Voces de mujeres en el teatro hispano: Performances by the students of Spanish 475: Hispanic Women Writers
Thursday, March 18 | 5:30-6:00pm | Register here for this event
Brief performances of works by Latin American and Spanish women dramatists Sor Juana (Mexico) and María Rosa Gálvez (Spain) followed by discussion.
Great Lives Series: Lillian Hellman
Thursday, March 18 | 7:30 p.m. | Find out more about this event here
Few playwrights have ignited controversy as Lillian Hellman (1905-1984) during a decades-long trailblazing literary career that was unprecedented for women of her time. At once both provocateur and observer, Hellman’s unapologetic approach to life became fodder for her writing, tinder for volatile relationships, and the momentum behind her political activism.

* _Problem set_:
• 1. Repeat the event listing word for word from "Voces de mujeres" to "her political activism.".
• 2. According to the event listing, which two dramatists' works are performed by the students of Spanish 475?

Calibrated multi-view image sets
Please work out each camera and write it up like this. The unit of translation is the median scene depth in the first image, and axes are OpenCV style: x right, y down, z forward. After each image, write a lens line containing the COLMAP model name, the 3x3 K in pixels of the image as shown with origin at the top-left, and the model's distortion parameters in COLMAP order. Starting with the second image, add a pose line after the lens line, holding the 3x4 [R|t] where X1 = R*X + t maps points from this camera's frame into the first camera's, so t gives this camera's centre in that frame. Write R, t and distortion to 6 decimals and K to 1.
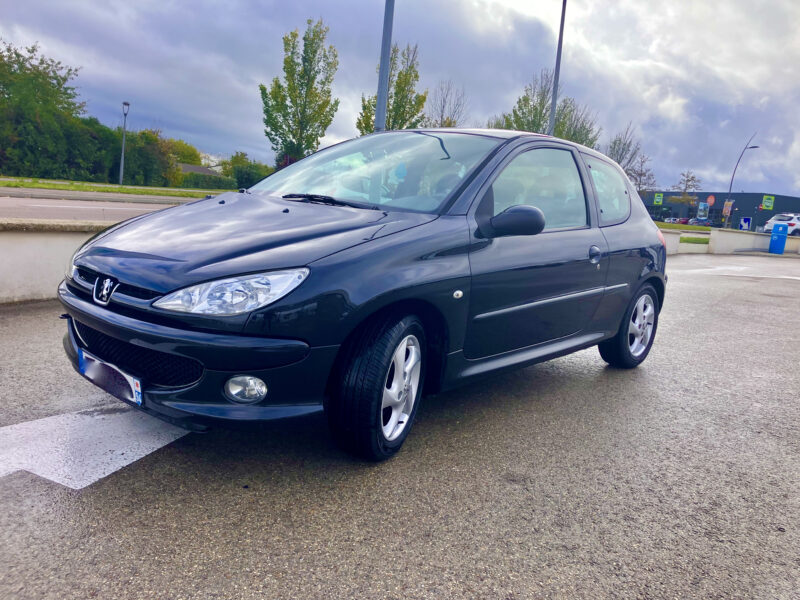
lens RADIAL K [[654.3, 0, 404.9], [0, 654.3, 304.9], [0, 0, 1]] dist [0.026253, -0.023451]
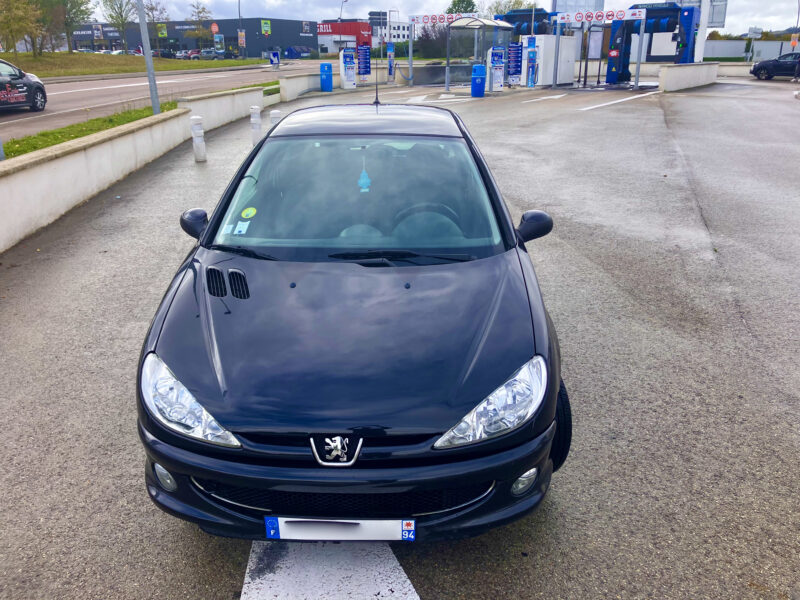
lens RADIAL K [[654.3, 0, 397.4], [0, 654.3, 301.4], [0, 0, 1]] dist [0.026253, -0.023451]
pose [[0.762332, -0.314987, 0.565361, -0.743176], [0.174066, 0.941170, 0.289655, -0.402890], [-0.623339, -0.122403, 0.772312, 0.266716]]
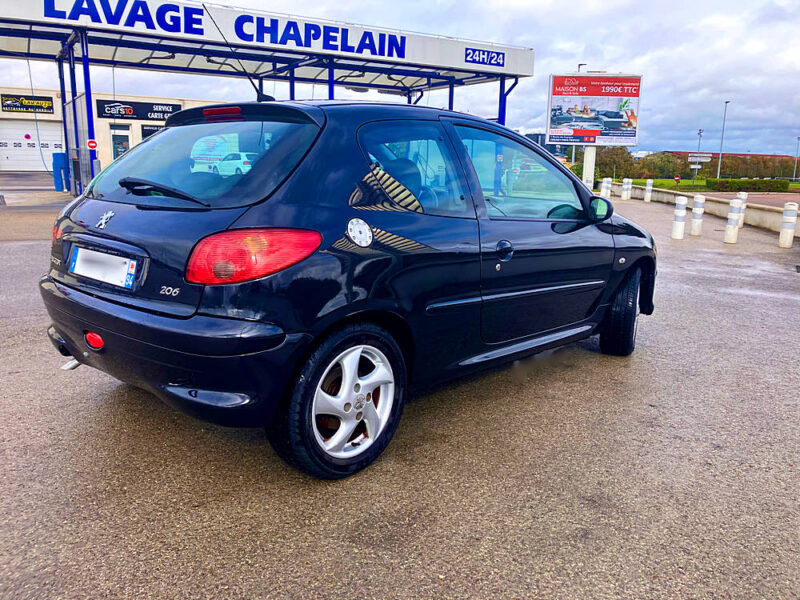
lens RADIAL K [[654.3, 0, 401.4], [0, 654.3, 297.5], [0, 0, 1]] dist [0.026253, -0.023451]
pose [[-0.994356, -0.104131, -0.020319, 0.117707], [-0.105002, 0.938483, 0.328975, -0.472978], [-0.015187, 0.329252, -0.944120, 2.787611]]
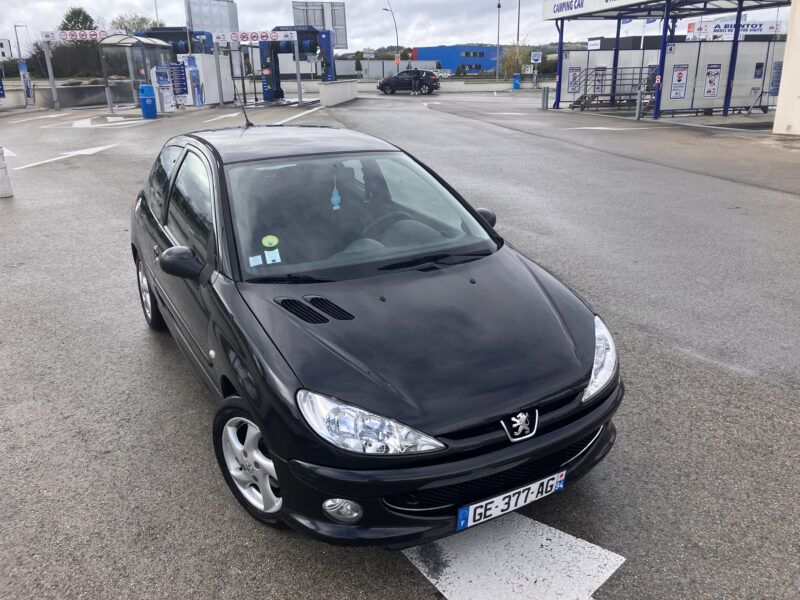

* _Your written answers_:
• 1.
Voces de mujeres en el teatro hispano: Performances by the students of Spanish 475: Hispanic Women Writers
Thursday, March 18 | 5:30-6:00pm | Register here for this event
Brief performances of works by Latin American and Spanish women dramatists Sor Juana (Mexico) and María Rosa Gálvez (Spain) followed by discussion.
Great Lives Series: Lillian Hellman
Thursday, March 18 | 7:30 p.m. | Find out more about this event here
Few playwrights have ignited controversy as Lillian Hellman (1905-1984) during a decades-long trailblazing literary career that was unprecedented for women of her time. At once both provocateur and observer, Hellman’s unapologetic approach to life became fodder for her writing, tinder for volatile relationships, and the momentum behind her political activism.

• 2. Sor Juana (Mexico) and María Rosa Gálvez (Spain).